This paper introduces a probabilistic Takagi-Sugeno-Kang fuzzy neural network (PTSK-FNN) within a reliable indirect adaptive control framework that updates the gains of proportional – integral – derivative (PID) controller. The reasons for introducing this study include effective management of chaotic uncertainties by integrating the probabilistic processing with TSK fuzzy neural system, improved system identification needed for calculating control signals, and a novel law for an online learning algorithm based on the Lyapunov theorem to ensure system stability. The proposed controller requires a sensitivity function derived from the system model, which can be obtained through identification techniques utilizing Wiener model based on PTSK-FNN for modeling both linear and nonlinear dynamics of the system. By dynamically modifying both the structure and parameters of the PTSK-FNNs, the PID controller gains are updated, leading to enhance control performance. This control strategy is implemented for nonlinear dynamic systems and compared with other existing controllers, demonstrating its effectiveness in engineering applications. Simulation and experimental results indicate that the proposed controller significantly outperforms its alternatives in mitigating random noise, external disturbances, and system uncertainties.
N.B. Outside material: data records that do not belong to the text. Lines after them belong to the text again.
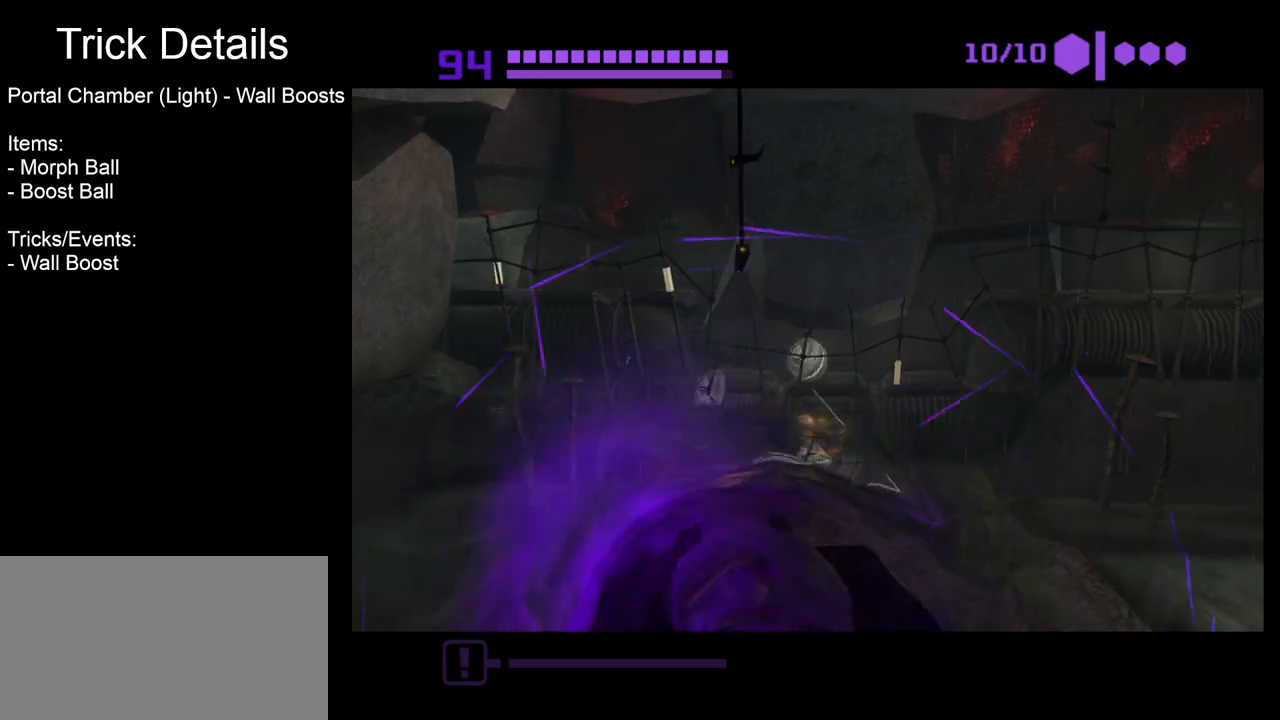
{"buttons": ["B"], "left_stick": "left", "events": [[150, "left_stick", "center"], [450, "left_stick", "left"]]}
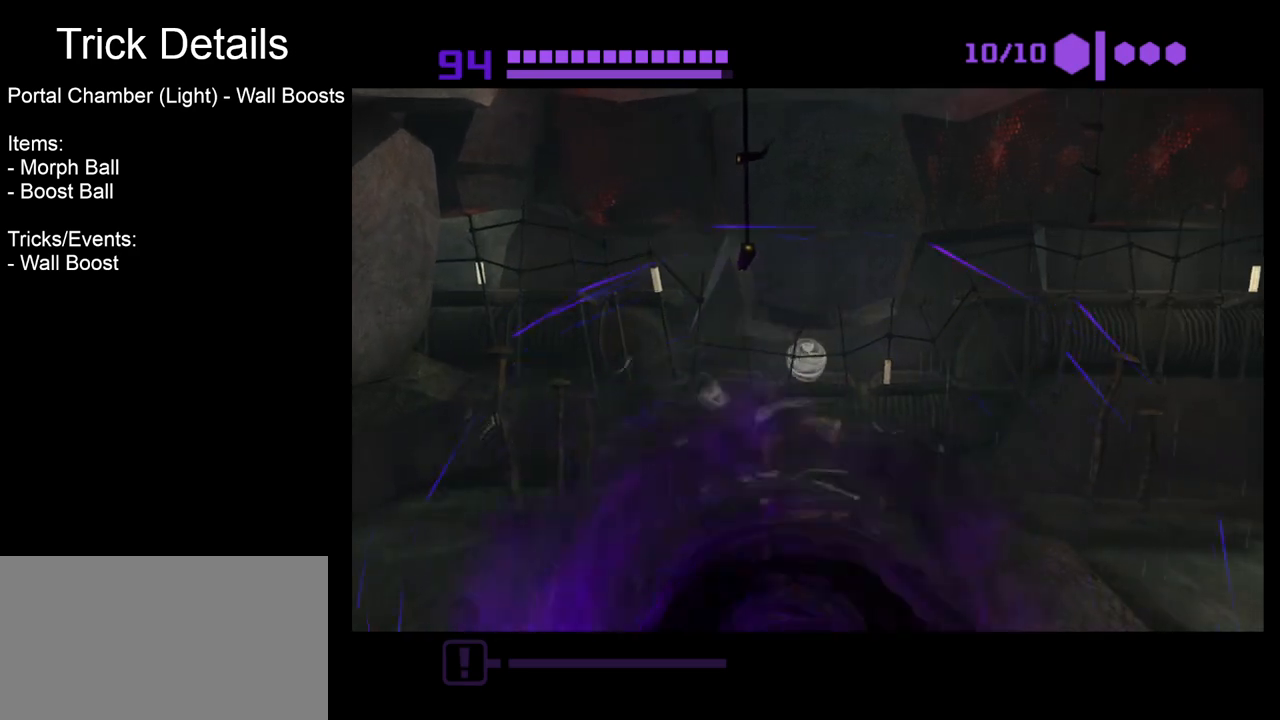
{"buttons": [], "left_stick": "up-left", "events": [[317, "left_stick", "up-left"], [500, "B", "up"]]}
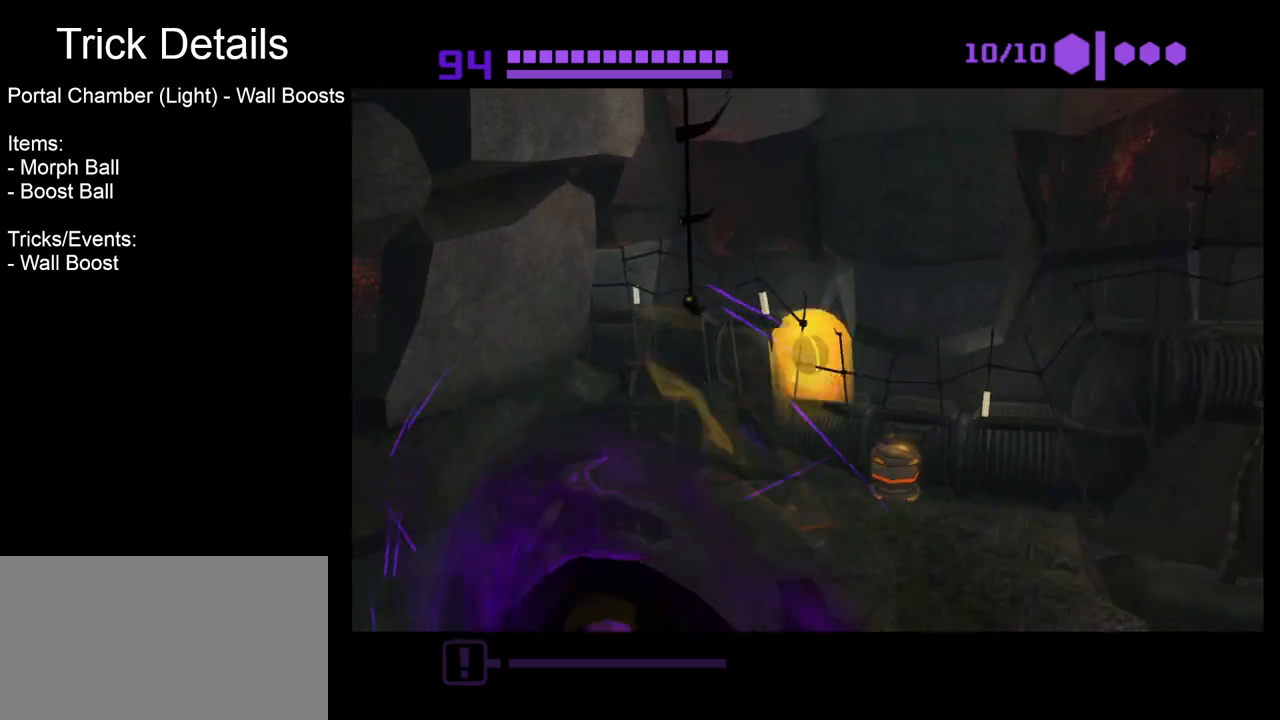
{"buttons": ["B"], "left_stick": "up-left", "events": [[83, "B", "down"]]}
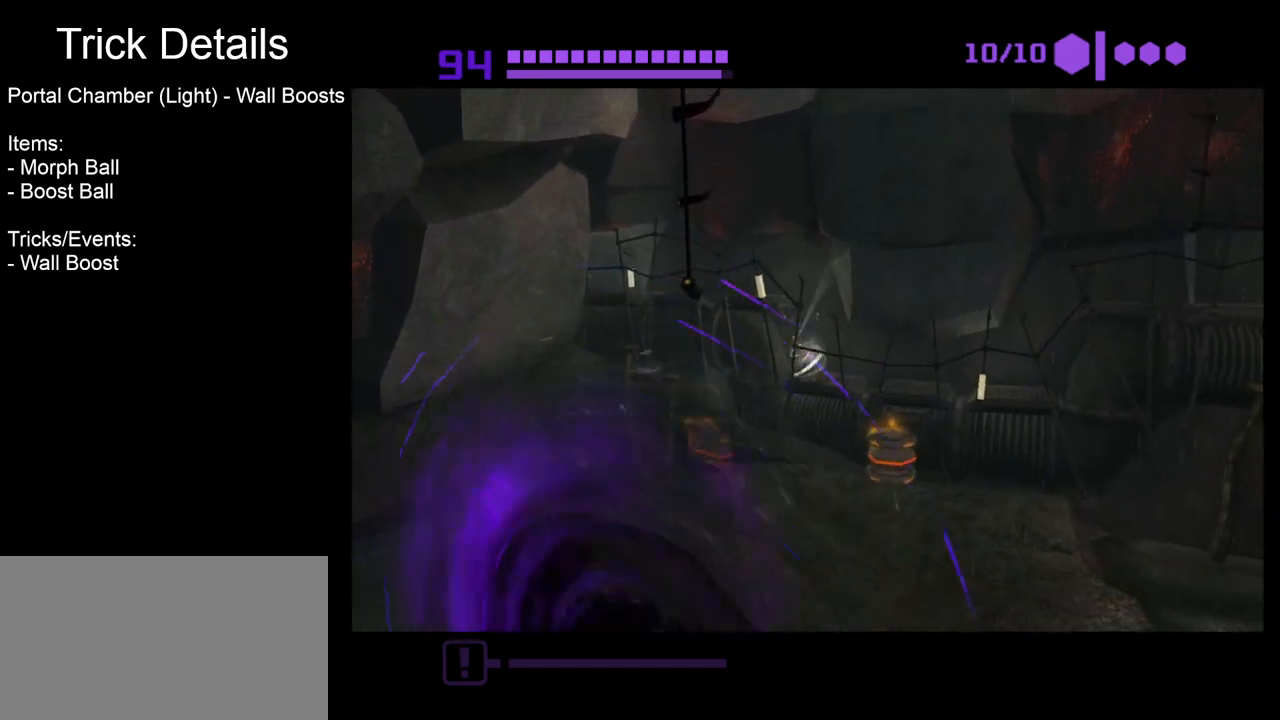
{"buttons": ["B"], "left_stick": "right", "events": [[233, "left_stick", "down-right"], [333, "left_stick", "right"]]}
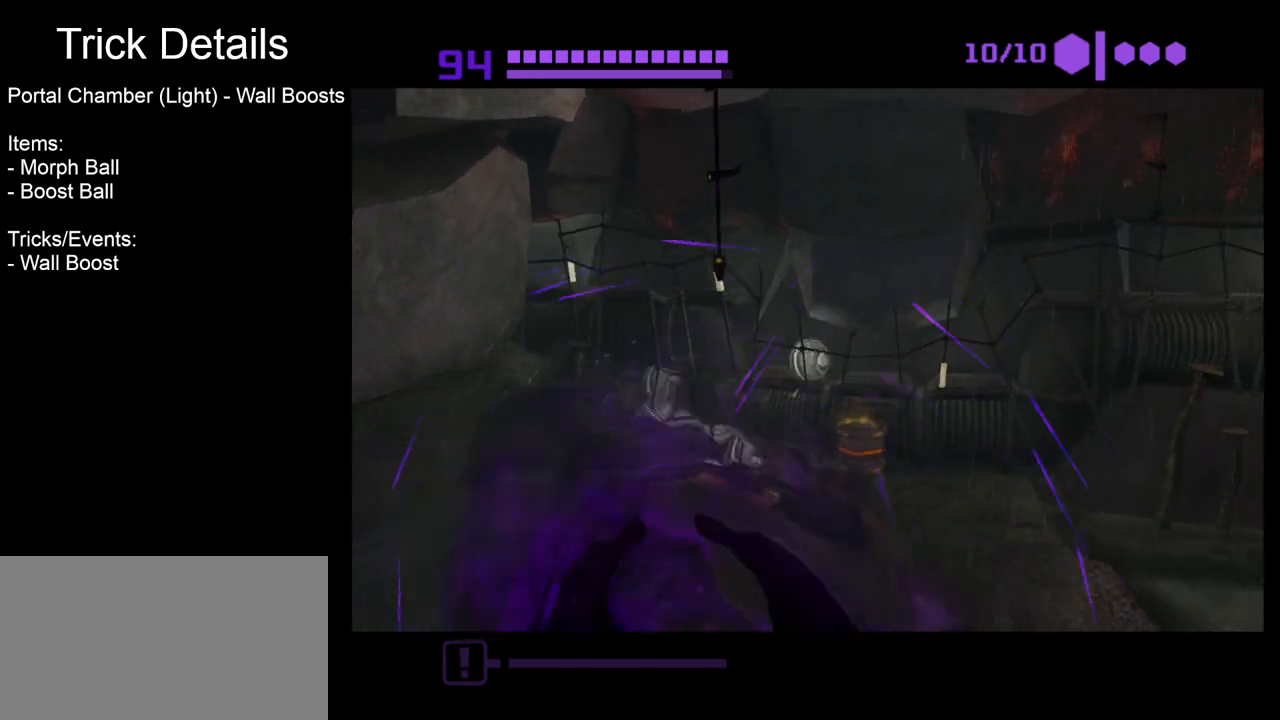
{"buttons": ["B"], "left_stick": "center", "events": [[17, "left_stick", "center"], [183, "left_stick", "left"], [350, "left_stick", "center"]]}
The proposed controller shows minimum performance indices compared to other published controllers, achieving improved performance by reducing the mean absolute error by 34.2 % in simulations and 38.6 % in experimental results, compared to higher-performing published controllers.
基于概率模糊神经网络的动态系统间接自适应控制框架。
本文介绍了一种可靠的间接自适应控制框架下的概率型Takagi-Sugeno-Kang模糊神经网络(PTSK-FNN),它对比例-积分-导数(PID)控制器的增益进行更新。引入本研究的原因包括通过将概率处理与TSK模糊神经系统相结合,有效地管理混沌不确定性,改进控制信号计算所需的系统辨识,以及基于Lyapunov定理的在线学习算法的新规律,以确保系统的稳定性。所提出的控制器需要从系统模型中导出一个灵敏度函数,该灵敏度函数可以通过基于PTSK-FNN的Wiener模型的识别技术获得,用于对系统的线性和非线性动力学建模。通过动态修改ptsk - fnn的结构和参数,更新PID控制器的增益,从而提高控制性能。将该控制策略应用于非线性动态系统,并与已有的控制器进行了比较,验证了其在工程应用中的有效性。仿真和实验结果表明,所提出的控制器在减轻随机噪声、外部干扰和系统不确定性方面明显优于其他控制器。与其他已发布的控制器相比,该控制器具有最小的性能指标,与性能更高的已发布控制器相比,仿真结果的平均绝对误差降低了34.2% %,实验结果的平均绝对误差降低了38.6 %,从而提高了性能。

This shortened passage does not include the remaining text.